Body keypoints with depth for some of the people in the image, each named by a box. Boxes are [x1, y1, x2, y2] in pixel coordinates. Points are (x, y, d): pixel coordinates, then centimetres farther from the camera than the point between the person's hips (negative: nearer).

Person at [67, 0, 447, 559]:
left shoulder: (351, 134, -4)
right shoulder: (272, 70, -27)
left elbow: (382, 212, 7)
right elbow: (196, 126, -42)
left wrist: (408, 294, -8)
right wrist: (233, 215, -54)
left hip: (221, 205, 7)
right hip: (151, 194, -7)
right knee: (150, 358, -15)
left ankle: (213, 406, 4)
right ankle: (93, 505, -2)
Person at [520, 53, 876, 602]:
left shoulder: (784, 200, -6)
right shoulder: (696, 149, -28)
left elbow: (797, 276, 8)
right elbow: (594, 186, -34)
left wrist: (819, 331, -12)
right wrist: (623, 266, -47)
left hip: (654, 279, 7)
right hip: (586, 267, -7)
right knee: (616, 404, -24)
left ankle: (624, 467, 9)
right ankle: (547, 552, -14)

== == ==

Problem statement: Please quote exactly the lines from the one containing "right knee: (150, 358, -15)" through the last line of the records above, both included, and nothing else.

Exercise output:
right knee: (150, 358, -15)
left ankle: (213, 406, 4)
right ankle: (93, 505, -2)
Person at [520, 53, 876, 602]:
left shoulder: (784, 200, -6)
right shoulder: (696, 149, -28)
left elbow: (797, 276, 8)
right elbow: (594, 186, -34)
left wrist: (819, 331, -12)
right wrist: (623, 266, -47)
left hip: (654, 279, 7)
right hip: (586, 267, -7)
right knee: (616, 404, -24)
left ankle: (624, 467, 9)
right ankle: (547, 552, -14)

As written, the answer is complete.